=== Supplied material ===

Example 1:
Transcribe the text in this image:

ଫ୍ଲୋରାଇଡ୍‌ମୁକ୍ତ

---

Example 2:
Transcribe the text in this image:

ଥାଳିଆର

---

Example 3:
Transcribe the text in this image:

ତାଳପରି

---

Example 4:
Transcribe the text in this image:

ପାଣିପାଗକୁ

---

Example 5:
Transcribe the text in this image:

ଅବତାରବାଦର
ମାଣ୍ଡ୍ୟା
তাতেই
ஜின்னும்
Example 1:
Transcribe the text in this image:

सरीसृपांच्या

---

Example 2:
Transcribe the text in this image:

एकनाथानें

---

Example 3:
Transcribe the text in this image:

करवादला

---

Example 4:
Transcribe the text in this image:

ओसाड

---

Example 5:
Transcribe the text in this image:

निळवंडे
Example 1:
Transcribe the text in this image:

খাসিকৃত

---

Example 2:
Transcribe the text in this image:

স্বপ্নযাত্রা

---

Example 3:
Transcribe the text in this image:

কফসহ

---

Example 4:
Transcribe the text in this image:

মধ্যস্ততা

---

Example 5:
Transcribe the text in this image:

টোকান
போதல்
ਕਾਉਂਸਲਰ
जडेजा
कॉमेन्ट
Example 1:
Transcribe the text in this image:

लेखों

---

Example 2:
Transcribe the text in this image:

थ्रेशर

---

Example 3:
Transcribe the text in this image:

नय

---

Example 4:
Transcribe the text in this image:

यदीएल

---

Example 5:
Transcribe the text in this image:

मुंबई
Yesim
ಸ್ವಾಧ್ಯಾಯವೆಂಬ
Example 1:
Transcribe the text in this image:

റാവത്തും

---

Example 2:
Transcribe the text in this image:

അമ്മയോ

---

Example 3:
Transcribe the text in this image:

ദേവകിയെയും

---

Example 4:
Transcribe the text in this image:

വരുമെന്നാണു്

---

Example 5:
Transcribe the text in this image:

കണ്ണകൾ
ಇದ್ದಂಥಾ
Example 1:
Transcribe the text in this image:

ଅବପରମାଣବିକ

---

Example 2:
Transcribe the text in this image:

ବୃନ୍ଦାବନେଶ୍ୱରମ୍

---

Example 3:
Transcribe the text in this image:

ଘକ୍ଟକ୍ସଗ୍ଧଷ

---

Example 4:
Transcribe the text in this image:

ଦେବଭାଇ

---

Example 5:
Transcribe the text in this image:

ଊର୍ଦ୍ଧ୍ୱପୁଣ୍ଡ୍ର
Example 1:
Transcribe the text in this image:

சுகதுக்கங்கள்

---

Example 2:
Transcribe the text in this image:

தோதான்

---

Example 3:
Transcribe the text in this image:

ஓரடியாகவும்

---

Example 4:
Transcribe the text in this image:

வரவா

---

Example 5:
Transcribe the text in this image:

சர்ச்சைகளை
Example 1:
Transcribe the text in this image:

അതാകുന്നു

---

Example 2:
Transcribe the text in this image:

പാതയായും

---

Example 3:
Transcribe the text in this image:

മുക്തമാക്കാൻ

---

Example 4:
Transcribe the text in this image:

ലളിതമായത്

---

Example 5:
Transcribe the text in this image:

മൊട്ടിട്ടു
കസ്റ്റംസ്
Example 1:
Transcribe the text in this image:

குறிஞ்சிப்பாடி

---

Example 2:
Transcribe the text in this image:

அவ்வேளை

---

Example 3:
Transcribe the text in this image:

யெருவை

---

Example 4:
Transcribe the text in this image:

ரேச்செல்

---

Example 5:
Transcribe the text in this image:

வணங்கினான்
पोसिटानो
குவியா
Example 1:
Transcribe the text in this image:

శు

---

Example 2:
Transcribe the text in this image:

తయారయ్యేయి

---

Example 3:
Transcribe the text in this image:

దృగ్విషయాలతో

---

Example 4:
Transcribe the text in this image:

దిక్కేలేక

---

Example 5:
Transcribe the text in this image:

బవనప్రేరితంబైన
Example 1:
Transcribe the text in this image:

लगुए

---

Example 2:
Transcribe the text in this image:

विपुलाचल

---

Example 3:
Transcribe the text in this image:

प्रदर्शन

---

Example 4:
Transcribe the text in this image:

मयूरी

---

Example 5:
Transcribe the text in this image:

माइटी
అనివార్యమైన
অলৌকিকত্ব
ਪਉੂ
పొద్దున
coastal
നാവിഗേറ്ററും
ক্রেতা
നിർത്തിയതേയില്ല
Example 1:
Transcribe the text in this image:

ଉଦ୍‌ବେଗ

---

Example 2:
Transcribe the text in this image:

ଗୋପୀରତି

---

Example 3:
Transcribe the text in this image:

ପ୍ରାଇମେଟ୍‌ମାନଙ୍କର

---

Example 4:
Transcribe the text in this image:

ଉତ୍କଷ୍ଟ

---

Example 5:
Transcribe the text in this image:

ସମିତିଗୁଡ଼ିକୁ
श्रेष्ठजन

===

## What needs to be done
Produce the records once again, exactly as they stand above.

## Task solution
Example 1:
Transcribe the text in this image:

ଫ୍ଲୋରାଇଡ୍‌ମୁକ୍ତ

---

Example 2:
Transcribe the text in this image:

ଥାଳିଆର

---

Example 3:
Transcribe the text in this image:

ତାଳପରି

---

Example 4:
Transcribe the text in this image:

ପାଣିପାଗକୁ

---

Example 5:
Transcribe the text in this image:

ଅବତାରବାଦର
ମାଣ୍ଡ୍ୟା
তাতেই
ஜின்னும்
Example 1:
Transcribe the text in this image:

सरीसृपांच्या

---

Example 2:
Transcribe the text in this image:

एकनाथानें

---

Example 3:
Transcribe the text in this image:

करवादला

---

Example 4:
Transcribe the text in this image:

ओसाड

---

Example 5:
Transcribe the text in this image:

निळवंडे
Example 1:
Transcribe the text in this image:

খাসিকৃত

---

Example 2:
Transcribe the text in this image:

স্বপ্নযাত্রা

---

Example 3:
Transcribe the text in this image:

কফসহ

---

Example 4:
Transcribe the text in this image:

মধ্যস্ততা

---

Example 5:
Transcribe the text in this image:

টোকান
போதல்
ਕਾਉਂਸਲਰ
जडेजा
कॉमेन्ट
Example 1:
Transcribe the text in this image:

लेखों

---

Example 2:
Transcribe the text in this image:

थ्रेशर

---

Example 3:
Transcribe the text in this image:

नय

---

Example 4:
Transcribe the text in this image:

यदीएल

---

Example 5:
Transcribe the text in this image:

मुंबई
Yesim
ಸ್ವಾಧ್ಯಾಯವೆಂಬ
Example 1:
Transcribe the text in this image:

റാവത്തും

---

Example 2:
Transcribe the text in this image:

അമ്മയോ

---

Example 3:
Transcribe the text in this image:

ദേവകിയെയും

---

Example 4:
Transcribe the text in this image:

വരുമെന്നാണു്

---

Example 5:
Transcribe the text in this image:

കണ്ണകൾ
ಇದ್ದಂಥಾ
Example 1:
Transcribe the text in this image:

ଅବପରମାଣବିକ

---

Example 2:
Transcribe the text in this image:

ବୃନ୍ଦାବନେଶ୍ୱରମ୍

---

Example 3:
Transcribe the text in this image:

ଘକ୍ଟକ୍ସଗ୍ଧଷ

---

Example 4:
Transcribe the text in this image:

ଦେବଭାଇ

---

Example 5:
Transcribe the text in this image:

ଊର୍ଦ୍ଧ୍ୱପୁଣ୍ଡ୍ର
Example 1:
Transcribe the text in this image:

சுகதுக்கங்கள்

---

Example 2:
Transcribe the text in this image:

தோதான்

---

Example 3:
Transcribe the text in this image:

ஓரடியாகவும்

---

Example 4:
Transcribe the text in this image:

வரவா

---

Example 5:
Transcribe the text in this image:

சர்ச்சைகளை
Example 1:
Transcribe the text in this image:

അതാകുന്നു

---

Example 2:
Transcribe the text in this image:

പാതയായും

---

Example 3:
Transcribe the text in this image:

മുക്തമാക്കാൻ

---

Example 4:
Transcribe the text in this image:

ലളിതമായത്

---

Example 5:
Transcribe the text in this image:

മൊട്ടിട്ടു
കസ്റ്റംസ്
Example 1:
Transcribe the text in this image:

குறிஞ்சிப்பாடி

---

Example 2:
Transcribe the text in this image:

அவ்வேளை

---

Example 3:
Transcribe the text in this image:

யெருவை

---

Example 4:
Transcribe the text in this image:

ரேச்செல்

---

Example 5:
Transcribe the text in this image:

வணங்கினான்
पोसिटानो
குவியா
Example 1:
Transcribe the text in this image:

శు

---

Example 2:
Transcribe the text in this image:

తయారయ్యేయి

---

Example 3:
Transcribe the text in this image:

దృగ్విషయాలతో

---

Example 4:
Transcribe the text in this image:

దిక్కేలేక

---

Example 5:
Transcribe the text in this image:

బవనప్రేరితంబైన
Example 1:
Transcribe the text in this image:

लगुए

---

Example 2:
Transcribe the text in this image:

विपुलाचल

---

Example 3:
Transcribe the text in this image:

प्रदर्शन

---

Example 4:
Transcribe the text in this image:

मयूरी

---

Example 5:
Transcribe the text in this image:

माइटी
అనివార్యమైన
অলৌকিকত্ব
ਪਉੂ
పొద్దున
coastal
നാവിഗേറ്ററും
ক্রেতা
നിർത്തിയതേയില്ല
Example 1:
Transcribe the text in this image:

ଉଦ୍‌ବେଗ

---

Example 2:
Transcribe the text in this image:

ଗୋପୀରତି

---

Example 3:
Transcribe the text in this image:

ପ୍ରାଇମେଟ୍‌ମାନଙ୍କର

---

Example 4:
Transcribe the text in this image:

ଉତ୍କଷ୍ଟ

---

Example 5:
Transcribe the text in this image:

ସମିତିଗୁଡ଼ିକୁ
श्रेष्ठजन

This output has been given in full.